Entwicklung des Areals der ehemaligen Zeche Fritz
Die Stadt Duisburg möchte gemeinsam mit den Bürgerinnen und Bürgern die Zukunft von Rumeln-Kaldenhausen gestalten. Auf der heute unbebauten Fläche südlich der Rathausallee sowie entlang der ehemaligen Bahntrasse Moers–Krefeld soll ein neues, zeitgemäßes Wohngebiet mit einem attraktiven Grünzug entstehen.

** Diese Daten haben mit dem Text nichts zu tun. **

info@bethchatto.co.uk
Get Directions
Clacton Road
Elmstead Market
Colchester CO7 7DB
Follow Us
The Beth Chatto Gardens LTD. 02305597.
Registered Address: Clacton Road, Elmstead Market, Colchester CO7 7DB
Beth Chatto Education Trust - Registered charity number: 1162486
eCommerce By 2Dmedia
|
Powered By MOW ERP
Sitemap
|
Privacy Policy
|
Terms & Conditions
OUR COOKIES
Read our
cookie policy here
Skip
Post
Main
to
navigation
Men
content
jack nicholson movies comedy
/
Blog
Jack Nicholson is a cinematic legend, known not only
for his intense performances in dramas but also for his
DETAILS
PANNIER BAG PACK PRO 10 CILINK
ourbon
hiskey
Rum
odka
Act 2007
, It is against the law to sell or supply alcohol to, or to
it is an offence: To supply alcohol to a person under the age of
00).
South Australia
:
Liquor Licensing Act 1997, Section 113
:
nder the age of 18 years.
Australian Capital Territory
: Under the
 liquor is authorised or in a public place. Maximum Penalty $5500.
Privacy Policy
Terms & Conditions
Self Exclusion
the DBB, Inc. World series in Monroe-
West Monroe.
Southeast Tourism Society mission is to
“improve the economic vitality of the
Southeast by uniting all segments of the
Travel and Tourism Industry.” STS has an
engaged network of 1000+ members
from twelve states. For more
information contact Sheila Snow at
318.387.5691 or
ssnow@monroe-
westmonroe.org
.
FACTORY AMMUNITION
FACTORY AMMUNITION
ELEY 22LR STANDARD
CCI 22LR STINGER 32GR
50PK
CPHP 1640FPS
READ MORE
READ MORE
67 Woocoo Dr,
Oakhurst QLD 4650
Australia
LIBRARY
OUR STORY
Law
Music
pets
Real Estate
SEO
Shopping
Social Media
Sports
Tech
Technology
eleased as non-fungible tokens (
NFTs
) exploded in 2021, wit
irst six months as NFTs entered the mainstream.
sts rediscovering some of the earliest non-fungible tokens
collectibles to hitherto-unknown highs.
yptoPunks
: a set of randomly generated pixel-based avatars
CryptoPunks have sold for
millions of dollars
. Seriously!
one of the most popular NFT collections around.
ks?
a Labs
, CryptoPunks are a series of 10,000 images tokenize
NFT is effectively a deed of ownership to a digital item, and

Erarbeitung eines Rahmenplanes
Die Entwicklung des Areals der ehemaligen Zeche Fritz ist eine große Chance für den Stadtteil. Hier kann ein Quartier wachsen, das Wohnen, Freizeit, Natur und bestehende Nachbarschaften miteinander verbindet – ein lebendiger Ort, der sowohl den Bedürfnissen der alteingesessenen als auch der neu hinzukommenden Bürgerinnen und Bürger gerecht wird. Besonders wichtig ist uns dabei, die wertvollen Freiraum- und Grünstrukturen zu erhalten und weiterzuentwickeln, die sich nach dem Ende der bergbaulichen Nutzung gebildet haben.
Der Rat der Stadt Duisburg hat daher bereits 2016 die Aufstellung eines Bebauungsplanes mit der Zielsetzung Wohnbauflächen zu entwickeln und Freiräume zu qualifizieren beschlossen.
Um eine dem Ort angepasste Grundlage der städtebaulichen Entwicklung vorzubereiten, hat die Stadt Duisburg einen partizipatorischen Prozess zur Erarbeitung eines städtebaulichen Rahmenplans für die zukünftige Bebauung sowie großzügige Grün- und Freiraumstrukturen angestoßen und ein mehrstufiges informelles Beteiligungsverfahren eingeleitet.
Im Rahmen einer öffentlichen Ideenwerkstatt am 24.01.2026 haben rund 150 Bürgerinnen und Bürger Ihre vielfältigen Ideen für eine lebenswerte, nachhaltige und zukunftsfähige Nutzung und Gestaltung des Areals der ehemaligen Zeche Fritz und seiner Umgebung eingebracht. Aufbauend auf die fachlichen Analysen des Plangebietes und den Ergebnissen der Ideenwerkstatt wurden durch das mit der Rahmenplanung beauftragte Büro Machleidt (Köln) Strukturskizzen für die zukünftige Entwicklung des Gebietes erarbeitet. Diese Strukturskizzen bildeten die Grundlage für eine zweite Beteiligungsstufe.
Etwa 100 Bürgerinnen und Bürger haben am 14.03.2026 im Rahmen einer öffentlichen Entwurfswerkstatt die Strukturvarianten diskutiert. Unterstützt von Stadtplanerinnen und Stadtplanern, Verkehrs- und Freiraumplanerinnen der Stadt Duisburg sowie Vertretern des Büro Machleidt (Köln) wurden verschiedene Varianten, ihre Auswirkungen und Funktionalität erörtert, aber auch in Frage gestellt und planerisch weiterentwickelt.
In den nächsten Schritten werden die Ergebnisse der Planungswerkstatt geprüft, die Strukturskizzen weiterentwickelt und unter Einbeziehung der Vertreterinnen und Vertreter der Lokalpolitik in einen städtebaulichen Rahmenplan überführt. Der aus diesem mehrstufigen Partizipationsprozess hervorgehende Rahmenplan wird abschließend der Öffentlichkeit vorgestellt, bevor dieser in ein formales Verfahren überführt werden kann.